Quando a fumaça branca sai pela chaminé da Capela Sistina no Vaticano, significa que um novo Sumo Pontífice da Igreja Católica foi escolhido. No entanto, o processo que culmina neste momento é, ou era, um grande mistério. Afinal, mesmo famoso, a realização de um conclave é um segredo que só quem participa conhece.
Em Conclave, o diretor Edward Berger (Nada de Novo no Front) coloca o espectador dentro do processo secreto da Igreja Católica logo após a morte de um papa. A ideia vai além de mostrar as etapas de execução de um conclave, mas também de investigar as possíveis influencias da escolha de um Sumo Pontífice, assim como as diferentes visões de mundo entre os cardeais.
Divisões de pensamento na Igreja
Escolher um novo papa é também estabelecer um conflito. Como em qualquer processo eleitoral, os candidatos recebem apoio de eleitores que concordam com as suas ideias. Sorrateiramente, eles tentam convencer indecisos e até opositores.
Assim como o mundo real, Conclave divide essa base entre visões progressistas e conservadoras dentro da igreja. Desta forma, traz para a tela do cinema um conflito semelhante ao da esquerda contra a extrema-direita que domina os principais países do mundo.
Como discurso, as ideias de ambos os lados demonstram fragilidade no texto do roteiro. Mesmo que a estrutura narrativa do longa-metragem seja interessante, o conteúdo não vai além do básico dessa discussão entre conversadores e progressistas. O que pode justificar isso é que, religiosamente, a igreja seja comedida ao demonstrar suas ideias.
No entanto, é esta timidez que faz o filme esconder e pouco discutir a sua grande revelação. Além de pautar a divisão de ideias, Conclave subestima o tamanho das discussões que tenta fazer.
Thriller político
Tudo em Conclave colabora para a criação de um thriller político. Da trilha sonora até a fotografia, o longa-metragem utiliza as técnicas cinematográficas para criar a atmosfera de urgência e gravidade. A história e o seu desenrolar colaboram com isso.
Desta forma, um acontecimento puxa o outro, criando uma cadeira de influencias. Apesar de bem orquestrada, a trama perde potência ao usar como combustível acontecimentos previsíveis. É como se o filme construísse algo totalmente novo, mas entregando nada além do comum.
Corrupção, propina e a busca por segredos do passado são típicos deste tipo de história. A novidade, porém, está no fato de acontecimentos tão humanos – e presentes na política da vida real – também estejam dentro do Vaticano. Ou seja, a surpresa está nos padres utilizando artifícios pecaminosos de pessoas comuns para alcançarem a posição mais importante da igreja.
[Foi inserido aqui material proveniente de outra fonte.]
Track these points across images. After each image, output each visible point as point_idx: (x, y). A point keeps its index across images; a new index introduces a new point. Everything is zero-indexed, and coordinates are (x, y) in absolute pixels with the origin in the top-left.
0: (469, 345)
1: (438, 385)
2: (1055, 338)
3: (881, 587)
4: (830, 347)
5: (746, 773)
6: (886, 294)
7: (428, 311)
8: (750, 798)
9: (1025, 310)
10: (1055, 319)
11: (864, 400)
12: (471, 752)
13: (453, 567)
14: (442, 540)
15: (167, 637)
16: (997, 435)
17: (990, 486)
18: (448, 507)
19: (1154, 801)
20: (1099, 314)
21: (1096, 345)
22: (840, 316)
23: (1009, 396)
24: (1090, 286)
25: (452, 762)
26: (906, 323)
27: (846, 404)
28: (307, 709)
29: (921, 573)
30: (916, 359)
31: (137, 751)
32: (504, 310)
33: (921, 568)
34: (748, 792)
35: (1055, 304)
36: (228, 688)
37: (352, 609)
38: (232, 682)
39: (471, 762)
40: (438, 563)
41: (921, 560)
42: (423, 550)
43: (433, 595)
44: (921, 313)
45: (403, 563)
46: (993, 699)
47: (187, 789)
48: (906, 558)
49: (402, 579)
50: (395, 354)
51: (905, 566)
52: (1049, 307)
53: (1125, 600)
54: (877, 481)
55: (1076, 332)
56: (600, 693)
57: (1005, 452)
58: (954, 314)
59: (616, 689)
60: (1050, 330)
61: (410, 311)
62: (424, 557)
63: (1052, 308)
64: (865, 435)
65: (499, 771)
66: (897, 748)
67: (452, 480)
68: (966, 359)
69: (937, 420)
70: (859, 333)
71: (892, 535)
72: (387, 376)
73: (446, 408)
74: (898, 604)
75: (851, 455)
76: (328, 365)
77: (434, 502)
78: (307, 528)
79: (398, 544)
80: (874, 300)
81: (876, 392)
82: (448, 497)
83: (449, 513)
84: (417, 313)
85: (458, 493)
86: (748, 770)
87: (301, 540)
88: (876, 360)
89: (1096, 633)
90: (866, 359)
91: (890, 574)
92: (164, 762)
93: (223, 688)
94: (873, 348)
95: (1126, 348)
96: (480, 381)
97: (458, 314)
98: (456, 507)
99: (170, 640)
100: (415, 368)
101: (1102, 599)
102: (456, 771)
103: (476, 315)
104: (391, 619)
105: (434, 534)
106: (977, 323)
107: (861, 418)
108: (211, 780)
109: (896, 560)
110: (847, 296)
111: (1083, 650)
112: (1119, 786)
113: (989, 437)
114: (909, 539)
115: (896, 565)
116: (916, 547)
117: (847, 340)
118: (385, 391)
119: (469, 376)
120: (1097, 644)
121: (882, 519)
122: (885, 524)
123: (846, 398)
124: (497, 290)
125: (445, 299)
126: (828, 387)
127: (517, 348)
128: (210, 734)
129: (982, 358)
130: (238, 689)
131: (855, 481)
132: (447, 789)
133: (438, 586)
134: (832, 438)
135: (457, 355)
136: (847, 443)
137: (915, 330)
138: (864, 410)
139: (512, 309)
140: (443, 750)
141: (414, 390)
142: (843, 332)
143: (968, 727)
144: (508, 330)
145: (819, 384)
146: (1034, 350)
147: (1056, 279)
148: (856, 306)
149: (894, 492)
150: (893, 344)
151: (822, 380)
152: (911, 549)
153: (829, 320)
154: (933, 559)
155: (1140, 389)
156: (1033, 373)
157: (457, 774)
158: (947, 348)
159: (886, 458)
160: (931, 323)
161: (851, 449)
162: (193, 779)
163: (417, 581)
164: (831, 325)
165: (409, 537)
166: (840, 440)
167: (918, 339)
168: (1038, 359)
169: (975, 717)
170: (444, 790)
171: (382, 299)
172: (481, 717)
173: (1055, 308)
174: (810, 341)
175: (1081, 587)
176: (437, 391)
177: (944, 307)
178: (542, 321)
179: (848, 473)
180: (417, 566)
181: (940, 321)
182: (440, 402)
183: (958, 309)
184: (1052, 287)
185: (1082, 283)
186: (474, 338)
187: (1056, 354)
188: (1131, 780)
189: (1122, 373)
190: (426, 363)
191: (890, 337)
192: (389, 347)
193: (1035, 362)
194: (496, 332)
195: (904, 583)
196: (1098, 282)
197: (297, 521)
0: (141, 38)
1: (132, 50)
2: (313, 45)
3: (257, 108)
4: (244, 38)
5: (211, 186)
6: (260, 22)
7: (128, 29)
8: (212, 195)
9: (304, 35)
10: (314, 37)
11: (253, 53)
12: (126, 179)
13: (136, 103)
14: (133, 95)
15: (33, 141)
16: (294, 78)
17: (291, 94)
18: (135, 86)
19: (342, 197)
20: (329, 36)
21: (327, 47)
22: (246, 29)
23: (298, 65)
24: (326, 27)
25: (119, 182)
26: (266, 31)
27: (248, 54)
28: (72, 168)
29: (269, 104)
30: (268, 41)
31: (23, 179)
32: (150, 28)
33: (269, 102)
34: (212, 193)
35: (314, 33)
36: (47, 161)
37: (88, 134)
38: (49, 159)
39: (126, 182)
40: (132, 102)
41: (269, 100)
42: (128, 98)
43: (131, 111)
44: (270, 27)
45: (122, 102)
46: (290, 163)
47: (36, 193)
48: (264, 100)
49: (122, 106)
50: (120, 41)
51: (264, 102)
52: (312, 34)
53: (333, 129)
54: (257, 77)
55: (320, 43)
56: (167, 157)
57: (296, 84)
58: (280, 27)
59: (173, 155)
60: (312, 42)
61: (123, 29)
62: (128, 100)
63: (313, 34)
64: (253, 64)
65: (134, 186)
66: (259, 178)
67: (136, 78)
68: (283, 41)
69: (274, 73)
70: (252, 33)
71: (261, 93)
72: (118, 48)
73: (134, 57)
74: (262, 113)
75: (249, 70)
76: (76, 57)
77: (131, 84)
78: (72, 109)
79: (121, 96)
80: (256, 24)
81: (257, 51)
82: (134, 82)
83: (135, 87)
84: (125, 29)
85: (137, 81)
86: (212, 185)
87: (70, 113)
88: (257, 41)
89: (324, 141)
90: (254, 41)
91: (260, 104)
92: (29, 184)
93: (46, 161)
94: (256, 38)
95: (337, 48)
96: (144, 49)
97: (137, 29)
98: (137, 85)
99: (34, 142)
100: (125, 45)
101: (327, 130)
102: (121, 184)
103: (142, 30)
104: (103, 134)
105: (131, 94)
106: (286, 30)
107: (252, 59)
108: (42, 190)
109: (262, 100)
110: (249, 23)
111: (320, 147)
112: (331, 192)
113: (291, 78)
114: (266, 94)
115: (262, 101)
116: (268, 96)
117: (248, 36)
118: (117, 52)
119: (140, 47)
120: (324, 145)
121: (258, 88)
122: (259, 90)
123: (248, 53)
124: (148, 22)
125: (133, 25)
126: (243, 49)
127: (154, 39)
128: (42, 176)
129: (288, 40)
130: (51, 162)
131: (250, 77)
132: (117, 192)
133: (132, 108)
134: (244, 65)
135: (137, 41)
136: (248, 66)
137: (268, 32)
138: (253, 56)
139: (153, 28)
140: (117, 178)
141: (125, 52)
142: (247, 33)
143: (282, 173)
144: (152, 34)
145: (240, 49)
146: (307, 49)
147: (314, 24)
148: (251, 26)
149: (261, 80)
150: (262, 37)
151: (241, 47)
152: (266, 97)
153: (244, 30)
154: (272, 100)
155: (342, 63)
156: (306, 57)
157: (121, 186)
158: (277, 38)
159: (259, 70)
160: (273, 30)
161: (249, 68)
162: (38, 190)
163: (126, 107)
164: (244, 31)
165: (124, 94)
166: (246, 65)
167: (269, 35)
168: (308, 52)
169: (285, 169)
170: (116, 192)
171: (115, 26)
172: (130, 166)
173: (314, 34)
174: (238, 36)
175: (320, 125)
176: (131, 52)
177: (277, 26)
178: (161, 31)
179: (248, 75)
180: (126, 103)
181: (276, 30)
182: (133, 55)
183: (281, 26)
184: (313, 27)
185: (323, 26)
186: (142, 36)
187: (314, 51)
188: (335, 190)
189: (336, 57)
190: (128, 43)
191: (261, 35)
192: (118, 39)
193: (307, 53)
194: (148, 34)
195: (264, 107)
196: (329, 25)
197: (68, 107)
Presença feminina em Conclave
Enquanto os cardeais vivem o isolamento do conclave, as irmãs trabalham nos bastidores. Não há tramas secundárias para influenciar a decisão da votação, embora personagens tentem utilizá-las para isso. Mas elas estão ali, silenciosas, presentes e observando o que acontece.
São poucas as aparições femininas no filme, mostrando o quão invisíveis as irmãs são diante da grandeza dos cargos dos homens e, em especial, para o ego que eles alimentam.
As competências de Conclave
Conclave é um thriller político competente. Tecnicamente, o filme traduz a gravidade do que acontece na imagem, em especial na forma como exibe os personagens em tela. A trilha sonora é essencial na construção da atmosfera da trama.
Na direção, Edward Berger entende que, além do ritmo, precisa dar tempo à Conclave. Desta forma, mostra o impacto do que acontece não apenas na sequência dos fatos, mas principalmente nos personagens que podem sentir o peso daquilo que descobrem e das decisões que precisam ser tomadas.
O elenco liderado por Ralph Fiennes, que interpreta o Cardeal Lawrence, sustenta o peso da história. Fiennes, indicado ao Oscar de Melhor Ator, destaque-se ao viver um personagem em conflito com a própria fé. O peso do dilema somado a seriedade do momento e às responsabilidades atribuídas ao cardeal estão na pele do ator.
Embora utilize artifícios comuns para mover sua história, Conclave surpreende por mostrar que dentro da igreja os processos funcionam como na vida ordinária. Antes de qualquer título que possam ter, os membros do alto escalão católico são pessoas como todas as outras. Mesmo previsível, o filme surpreende por ser o que é.